Basic checks Prior to visit Initial checks Receipts Removals  
Does the trader use the portal or his own software? Do you need specialist assistance to audit this software   X      
Has the trader trained his staff in accessing EMCS via the portal?   X      
Does the warehousekeeper or registered consignee check his EMCS account on a daily basis for intended arrivals     X    
Are losses or surpluses actually recorded on EMCS?     X    
Is the RoR given in time? X   X    
Does the trader have access to HMRC or his own software guidance on completing the draft eAD?   X   X  
Check procedures are in place to ensure goods are not removed before the ARC is allocated.       X  
Does the trader have procedures to make a CoD in place after the goods have left the warehouse?       X  
What procedures exist to check that the RoR / report of export is received?       X  
How many open movements are there? Investigate why they remain outstanding during the visit. X     X  
Does the trader have manual fallback procedures in place when EMCS is not available?   X   X  
Have all the fields been completed with correct information (for example vehicle registration details)?   X      
Does the trader verify stock received with the exact description on EMCS? Compare stock arrived and available with declaration made.     X    
Are there many instances of CoD procedures being used? X        

Even where a field is mandatory, as a general rule EMCS only validates the data in that field, not the accuracy of the information entered (the exception to this is excise IDs and excise product codes which are validated against SEED, to verify that the consignor and consignee are authorised to deal in duty-suspended products of that specific type). This means that information entered may be inaccurate or misleading, or even be nonsense, as it is possible to enter non-standard characters in most of these fields (for example *,&,$, ! etc). This is why it is important that officers verify the data on any eADs they may view.
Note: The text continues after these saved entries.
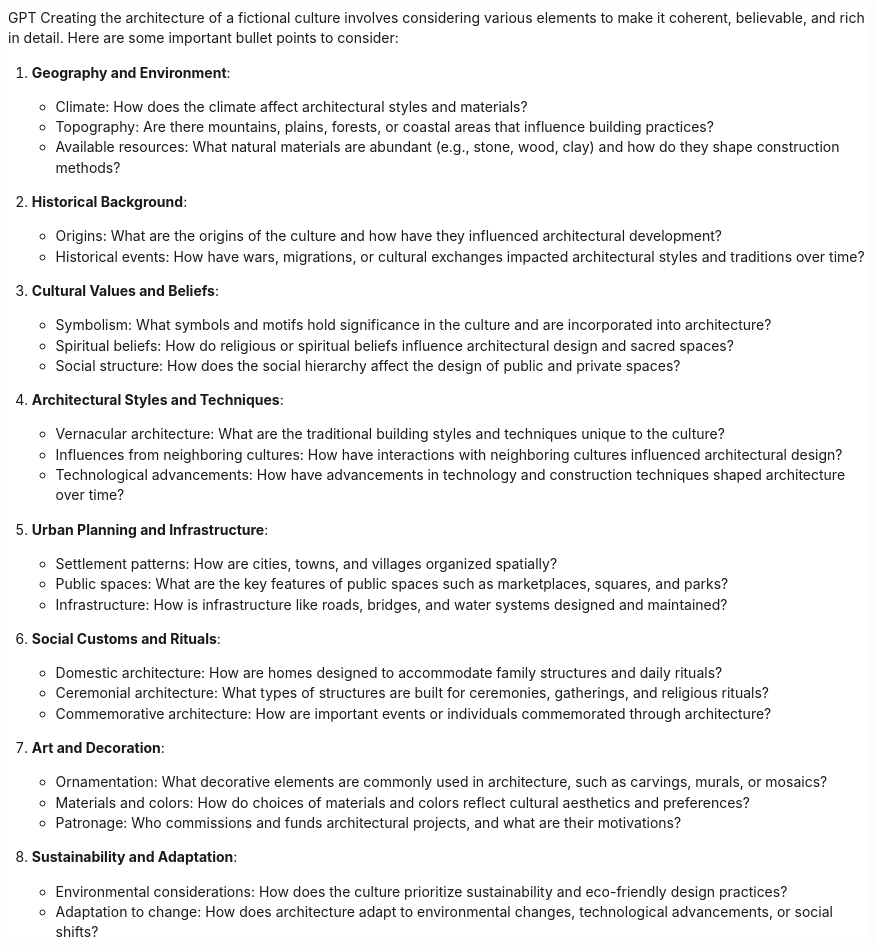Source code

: GPT
Creating the architecture of a fictional culture involves considering various elements to make it coherent, believable, and rich in detail. Here are some important bullet points to consider:

1. **Geography and Environment**:
   - Climate: How does the climate affect architectural styles and materials?
   - Topography: Are there mountains, plains, forests, or coastal areas that influence building practices?
   - Available resources: What natural materials are abundant (e.g., stone, wood, clay) and how do they shape construction methods?

2. **Historical Background**:
   - Origins: What are the origins of the culture and how have they influenced architectural development?
   - Historical events: How have wars, migrations, or cultural exchanges impacted architectural styles and traditions over time?

3. **Cultural Values and Beliefs**:
   - Symbolism: What symbols and motifs hold significance in the culture and are incorporated into architecture?
   - Spiritual beliefs: How do religious or spiritual beliefs influence architectural design and sacred spaces?
   - Social structure: How does the social hierarchy affect the design of public and private spaces?

4. **Architectural Styles and Techniques**:
   - Vernacular architecture: What are the traditional building styles and techniques unique to the culture?
   - Influences from neighboring cultures: How have interactions with neighboring cultures influenced architectural design?
   - Technological advancements: How have advancements in technology and construction techniques shaped architecture over time?

5. **Urban Planning and Infrastructure**:
   - Settlement patterns: How are cities, towns, and villages organized spatially?
   - Public spaces: What are the key features of public spaces such as marketplaces, squares, and parks?
   - Infrastructure: How is infrastructure like roads, bridges, and water systems designed and maintained?

6. **Social Customs and Rituals**:
   - Domestic architecture: How are homes designed to accommodate family structures and daily rituals?
   - Ceremonial architecture: What types of structures are built for ceremonies, gatherings, and religious rituals?
   - Commemorative architecture: How are important events or individuals commemorated through architecture?

7. **Art and Decoration**:
   - Ornamentation: What decorative elements are commonly used in architecture, such as carvings, murals, or mosaics?
   - Materials and colors: How do choices of materials and colors reflect cultural aesthetics and preferences?
   - Patronage: Who commissions and funds architectural projects, and what are their motivations?

8. **Sustainability and Adaptation**:
   - Environmental considerations: How does the culture prioritize sustainability and eco-friendly design practices?
   - Adaptation to change: How does architecture adapt to environmental changes, technological advancements, or social shifts?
For exports and deliveries to exempt organisations a consignee excise ID is not required on the eAD, as the final destination is not an authorised excise trader in the EU. You should pay careful attention to any of these movement types to ensure that the information on the eAD supports the movement type selected. There have been instances where these movement types have been selected either in error or to bypass the requirement for a consignee excise ID. In either case, no validation of the consignee has been carried out by EMCS, therefore it is possible that goods may be delivered to someone not authorised to receive them.
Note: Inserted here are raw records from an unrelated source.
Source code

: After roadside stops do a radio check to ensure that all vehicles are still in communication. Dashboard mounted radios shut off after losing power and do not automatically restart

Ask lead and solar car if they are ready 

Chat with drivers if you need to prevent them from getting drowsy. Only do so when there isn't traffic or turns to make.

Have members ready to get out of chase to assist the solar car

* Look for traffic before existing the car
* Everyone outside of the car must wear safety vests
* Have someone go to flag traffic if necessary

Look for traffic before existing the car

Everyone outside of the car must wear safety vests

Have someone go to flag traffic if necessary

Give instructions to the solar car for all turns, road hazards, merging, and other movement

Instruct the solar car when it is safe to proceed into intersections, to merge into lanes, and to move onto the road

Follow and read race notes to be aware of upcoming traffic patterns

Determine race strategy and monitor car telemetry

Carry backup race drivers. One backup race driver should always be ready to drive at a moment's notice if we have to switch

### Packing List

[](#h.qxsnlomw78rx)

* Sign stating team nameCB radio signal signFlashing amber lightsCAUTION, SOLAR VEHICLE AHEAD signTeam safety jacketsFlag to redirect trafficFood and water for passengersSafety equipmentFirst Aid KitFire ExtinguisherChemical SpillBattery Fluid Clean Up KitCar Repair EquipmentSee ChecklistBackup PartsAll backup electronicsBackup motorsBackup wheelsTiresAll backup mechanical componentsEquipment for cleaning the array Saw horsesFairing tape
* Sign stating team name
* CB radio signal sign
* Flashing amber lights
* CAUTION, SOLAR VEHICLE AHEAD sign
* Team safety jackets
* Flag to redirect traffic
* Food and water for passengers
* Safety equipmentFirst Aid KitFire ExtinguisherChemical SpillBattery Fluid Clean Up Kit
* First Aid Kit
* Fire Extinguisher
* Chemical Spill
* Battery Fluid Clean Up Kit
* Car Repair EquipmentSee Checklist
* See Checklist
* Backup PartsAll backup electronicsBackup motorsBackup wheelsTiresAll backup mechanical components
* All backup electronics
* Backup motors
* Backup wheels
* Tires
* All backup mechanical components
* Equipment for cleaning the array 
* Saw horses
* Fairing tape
Officers should consider further investigation of movements that were consigned to the trader you are assuring but were subsequently diverted to an alternative destination. There is often a reasonable explanation for a CoD, for example the goods were no longer wanted, or they were incorrect. However, regular occurrences of this nature could highlight a potential problem. In particular, where there is a CoD for an intra-EU movement after the goods should have arrived in the UK, and the new destination is outside the UK, there is potential that the goods will never leave the UK and will be illegally diverted onto the UK market.

Where a UK consignor appears to have regular rejections, refusals and/or CoDs for their consignments, this may highlight a problem. Ensure the trader understands how to use EMCS, and the business has processes in place to ensure that the correct information is entered on the eAD and this matches what is actually sent out. One of the main reasons for a rejection / refusal is that the wrong goods have been sent, or the eAD suggests that the goods are not what were ordered. If the eAD does not match what has physically been sent, then those goods are not covered by the eAD and have been illegally removed from the warehouse.